Confusion about the graph view. What's the point of it if you rely on blocks and journals?

I’ve been using Logseq for a couple of years, and I was never able to use the graph view for anything meaningful. There’s a conceptual gap that keeps puzzling me, between how Logseq is intended (or recommended) to be used and what the graph seems to be doing.

I use journal pages for everything, with a typical structure like this:

[[14.07.2024]]
  * #meeting with [[Carla]]
    * She points out that [[John]] is working in [[Project XYZ]]

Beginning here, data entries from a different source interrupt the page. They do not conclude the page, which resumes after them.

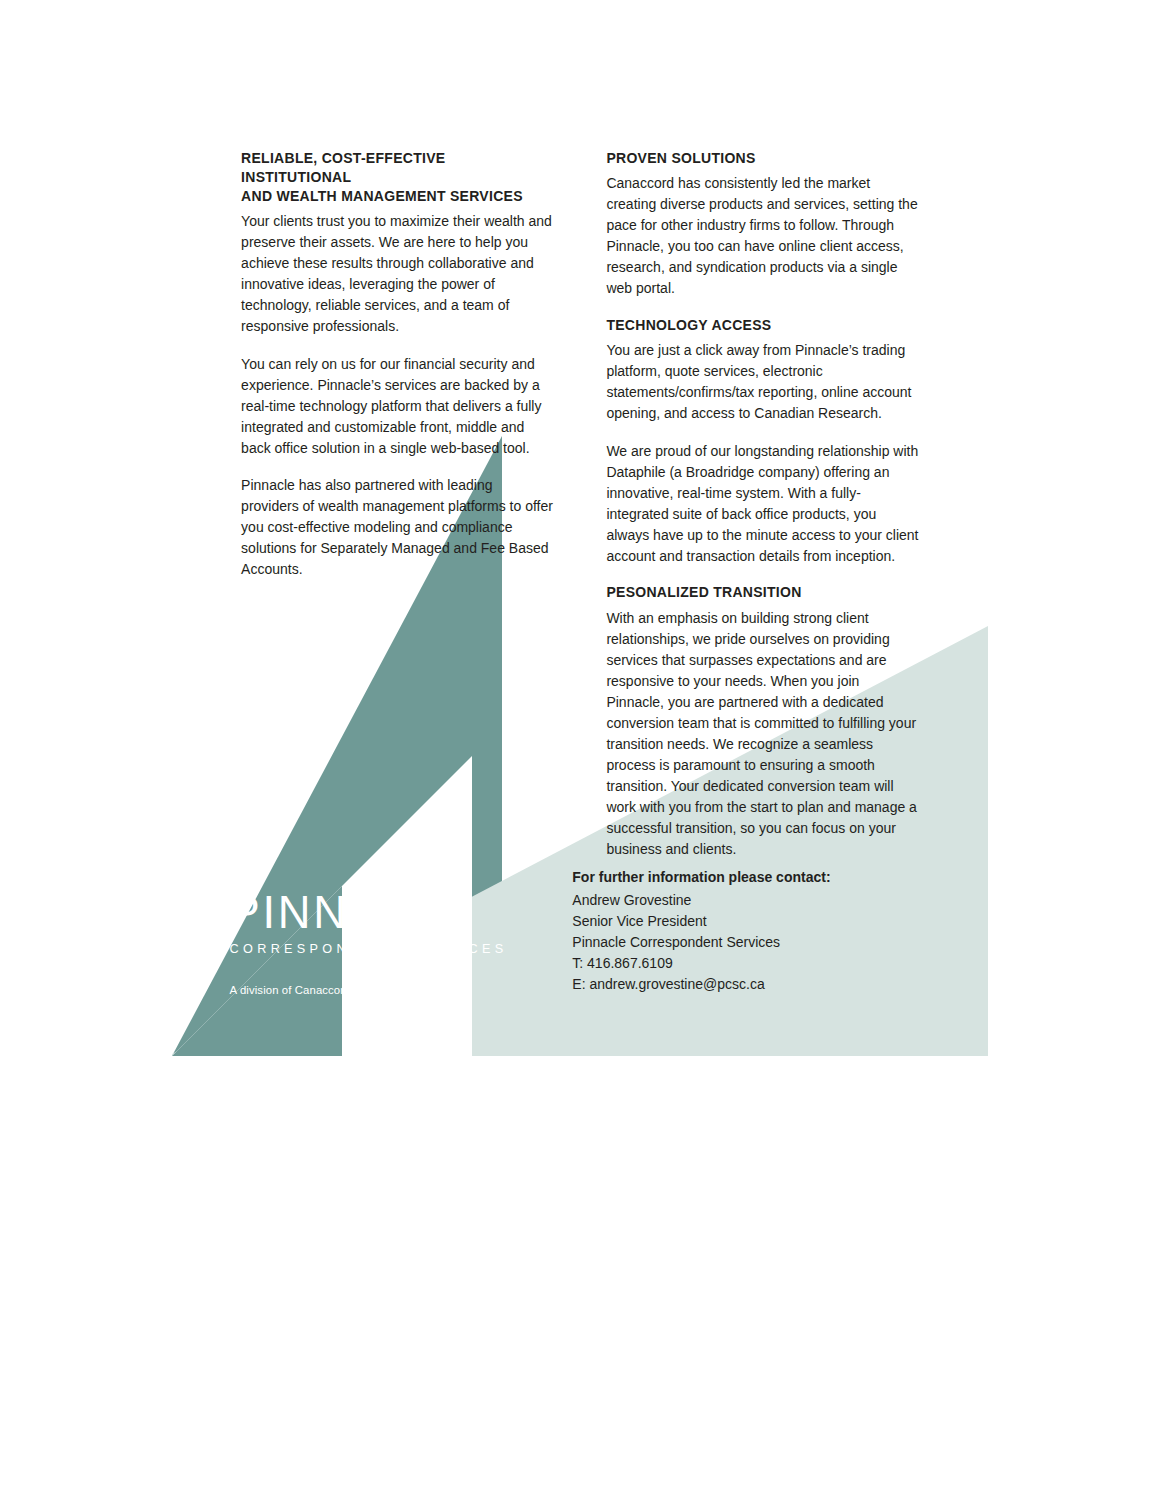Reliable, cost-effective institutional
and wealth management services
Your clients trust you to maximize their wealth and preserve their assets. We are here to help you achieve these results through collaborative and innovative ideas, leveraging the power of technology, reliable services, and a team of responsive professionals.
You can rely on us for our financial security and experience. Pinnacle’s services are backed by a real-time technology platform that delivers a fully integrated and customizable front, middle and back office solution in a single web-based tool.
Pinnacle has also partnered with leading providers of wealth management platforms to offer you cost-effective modeling and compliance solutions for Separately Managed and Fee Based Accounts.
Proven solutions
Canaccord has consistently led the market creating diverse products and services, setting the pace for other industry firms to follow. Through Pinnacle, you too can have online client access, research, and syndication products via a single web portal.
Technology access
You are just a click away from Pinnacle’s trading platform, quote services, electronic statements/confirms/tax reporting, online account opening, and access to Canadian Research.
We are proud of our longstanding relationship with Dataphile (a Broadridge company) offering an innovative, real-time system. With a fully-integrated suite of back office products, you always have up to the minute access to your client account and transaction details from inception.
Pesonalized transition
With an emphasis on building strong client relationships, we pride ourselves on providing services that surpasses expectations and are responsive to your needs. When you join Pinnacle, you are partnered with a dedicated conversion team that is committed to fulfilling your transition needs. We recognize a seamless process is paramount to ensuring a smooth transition. Your dedicated conversion team will work with you from the start to plan and manage a successful transition, so you can focus on your business and clients.
PINN CLE
CORRESPONDENT SERVICES
A division of Canaccord Genuity Corp.
For further information please contact:
Andrew Grovestine
Senior Vice President
Pinnacle Correspondent Services
T: 416.867.6109
E: andrew.grovestine@pcsc.ca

The #meeting block lives in the journal page. There’s usually no content in any of the other referenced pages (apart from properties). I use the “linked references” section in those pages to filter their mentions. So I can enter the [[John] page and in the references I will see him related to [[Project XYZ]], and even filter all the occurrences where they are both mentioned together. Neat!

So far, it’s a pretty default, Logseq-y workflow, right? I mean, even the name of the app incites you to “log stuff sequentially” in the journal.

BUT.

Enter the graph view, and you will see that…

… it only shows links between pages, not blocks. So, [[Project XYZ]], [[Carla]] and [[John]] will appear as linked to the journal page [[14.07.2024]], but not to each other. How is that helping me understand relations between those pages, which are connected via mentions in blocks?

If this app is intended to be used through linked mentions in journal blocks but the graph does’t show those links, what’s the point of the graph view? As you can see above, I’m not able to tell if those pages are related to each other or just mentioned as separate things in the journal.

My expectation would be to see in the graph a link between [[John]] and [[Project XYZ]], and another (maybe lighter, indirect) link of both of those with [[Carla]], who mentioned them. But for me to see a link between them in the graph view, in reality they would need to be mentioned in the body of their respective pages. And that would entirely defeat the whole journal workflow.

Am I the only one perceiving a clash of workflows and concepts here? Why have the graph show only [[page1]]-to-[[page2]] links when the relations are usually [[page1]]-to-((block))-to-[[page2]]?

Is there something I’m missing?

2 Likes
  • The two workflows are indeed independent.
    • Although they can coexist.
  • If the graph was showing indirect links, it would get too noisy even faster than it already gets.
    • This is not obvious in your example, but it becomes when adding more notes.
    • Should still have the option to do that, but it wouldn’t be practical for big graphs.
    • There could be a smarter (or even full custom) way of choosing when to show links in the Graph view.
      • But currently the Graph view misses many other features.
  • If you want to make the most out of the Graph view in its current implementation:
    • move relevant parts from the journal to the page that they actually belong to:
      • e.g. [[John]] is working in [[Project XYZ]] is knowledge and belongs to page John
        • The rest of the note (i.e. the meeting) is information and belongs to the journal.
        • Page Carla is not related to the other two as strongly as the two are related to each-other.
          • Unless some other note establishes a stronger relation.
      • It is fine to initially write some knowledge in the journal.
        • Moving knowledge to the page it belongs to can take place later, when confident about its destination.
    • read How to leverage Logseq’s linked structure?
      • Some tried and tested advice.
      • Plenty of links to further discussion on workflows.